[BACKEND] Support optional mask in TritonGPUToLLVM (#80)

Co-authored-by: gzhu <gzhu@nvidia.com>
2022-08-25 08:51:37 +08:00
parent 84aa7d025a
commit bedbf221c0
5 changed files with 69 additions and 17 deletions
--- a/python/src/triton.cc
+++ b/python/src/triton.cc
@@ -26,6 +26,7 @@
 #include "llvm/Support/raw_ostream.h"

 #include <Python.h>
+#include <cctype>
 #include <optional>
 #include <pybind11/buffer_info.h>
 #include <pybind11/functional.h>
@@ -99,6 +100,14 @@ long pow2_divisor(long N) {
  return 1;
 }

+bool getBoolEnv(const std::string &env) {
+  const char *s = std::getenv(env.c_str());
+  std::string str(s ? s : "");
+  std::transform(str.begin(), str.end(), str.begin(),
+                 [](unsigned char c) { return std::tolower(c); });
+  return (str == "on" || str == "true" || str == "1");
+}
+
 // Returns something like "int16", whether dtype is a torch.dtype or
 // triton.language.dtype.
 std::string dtype_cache_key_part(const py::object &dtype) {
@@ -1589,6 +1598,21 @@ void init_triton_ir(py::module &&m) {

  py::class_<mlir::PassManager>(m, "pass_manager")
      .def(py::init<mlir::MLIRContext *>())
+      .def("enable_debug",
+           [](mlir::PassManager &self) {
+             auto printingFlags = mlir::OpPrintingFlags();
+             printingFlags.elideLargeElementsAttrs(16);
+             self.enableIRPrinting(
+                 /*shouldPrintBeforePass=*/nullptr,
+                 /*shouldPrintAfterPass=*/
+                 [](mlir::Pass *pass, mlir::Operation *) {
+                   return getBoolEnv("MLIR_ENABLE_DUMP");
+                 },
+                 /*printModuleScope=*/false,
+                 /*printAfterOnlyOnChange=*/true,
+                 /*printAfterOnlyOnFailure*/ false, llvm::dbgs(),
+                 printingFlags);
+           })
      .def("run",
           [](mlir::PassManager &self, mlir::ModuleOp &mod) -> bool {
             return mlir::succeeded(self.run(mod.getOperation()));
--- a/python/tests/test_vecadd_no_scf.py
+++ b/python/tests/test_vecadd_no_scf.py
@@ -27,7 +27,13 @@ def test_vecadd_no_scf():
        z_ptrs = z_ptr + offset
        tl.store(z_ptrs, z)

-    ptx, shem_size, kernel_name = triton.compile(kernel, "*fp32,i32,*fp32,i32,*fp32,i32", constants={"BLOCK_SIZE_N": 256}, num_warps=NUM_WARPS, device=0, output="ptx")
+    # TODO: add this to CI, to make sure the the compilation flow is at lease OK
+    #       before we have GPU machines for CI.
+    # ptx, shem_size, kernel_name = triton.compile(kernel,
+    #                                              "*fp32,i32,*fp32,i32,*fp32,i32",
+    #                                              constants={"BLOCK_SIZE_N": 256},
+    #                                              num_warps=NUM_WARPS,
+    #                                              device=0, output="ptx")

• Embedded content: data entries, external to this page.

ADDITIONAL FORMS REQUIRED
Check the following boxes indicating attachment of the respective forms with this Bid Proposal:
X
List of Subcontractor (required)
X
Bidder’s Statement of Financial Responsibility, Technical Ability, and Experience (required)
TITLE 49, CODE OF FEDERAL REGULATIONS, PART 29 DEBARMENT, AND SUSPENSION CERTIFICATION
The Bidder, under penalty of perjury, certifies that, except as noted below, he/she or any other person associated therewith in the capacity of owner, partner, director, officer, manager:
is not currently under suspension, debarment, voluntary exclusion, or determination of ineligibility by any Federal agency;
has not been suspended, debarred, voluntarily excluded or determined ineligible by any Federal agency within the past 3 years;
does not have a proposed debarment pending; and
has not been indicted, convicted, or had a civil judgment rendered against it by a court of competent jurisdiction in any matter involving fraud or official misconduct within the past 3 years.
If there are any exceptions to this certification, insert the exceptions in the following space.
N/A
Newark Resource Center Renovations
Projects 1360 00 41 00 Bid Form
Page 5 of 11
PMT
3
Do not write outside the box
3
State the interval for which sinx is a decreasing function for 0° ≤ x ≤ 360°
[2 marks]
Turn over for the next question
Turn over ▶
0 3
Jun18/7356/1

    torch.zeros([10], device=torch.device('cuda'))
    device = torch.cuda.current_device()
--- a/python/triton/compiler.py
+++ b/python/triton/compiler.py
@@ -772,6 +772,7 @@ def make_triton_ir(fn, signature, constants=dict(), attributes=dict()):

 def optimize_triton_ir(mod):
    pm = _triton.ir.pass_manager(mod.context)
+    pm.enable_debug()
    pm.add_inliner_pass()
    pm.add_canonicalizer_pass()
    pm.run(mod)
@@ -780,6 +781,7 @@ def optimize_triton_ir(mod):

 def make_tritongpu_ir(mod, num_warps):
    pm = _triton.ir.pass_manager(mod.context)
+    pm.enable_debug()
    pm.add_inliner_pass()
    pm.add_triton_combine_pass()
    pm.add_canonicalizer_pass()
@@ -791,6 +793,7 @@ def make_tritongpu_ir(mod, num_warps):

 def optimize_tritongpu_ir(mod, num_stages):
    pm = _triton.ir.pass_manager(mod.context)
+    pm.enable_debug()
    pm.add_tritongpu_pipeline_pass(num_stages)
    pm.add_canonicalizer_pass()
    pm.add_cse_pass()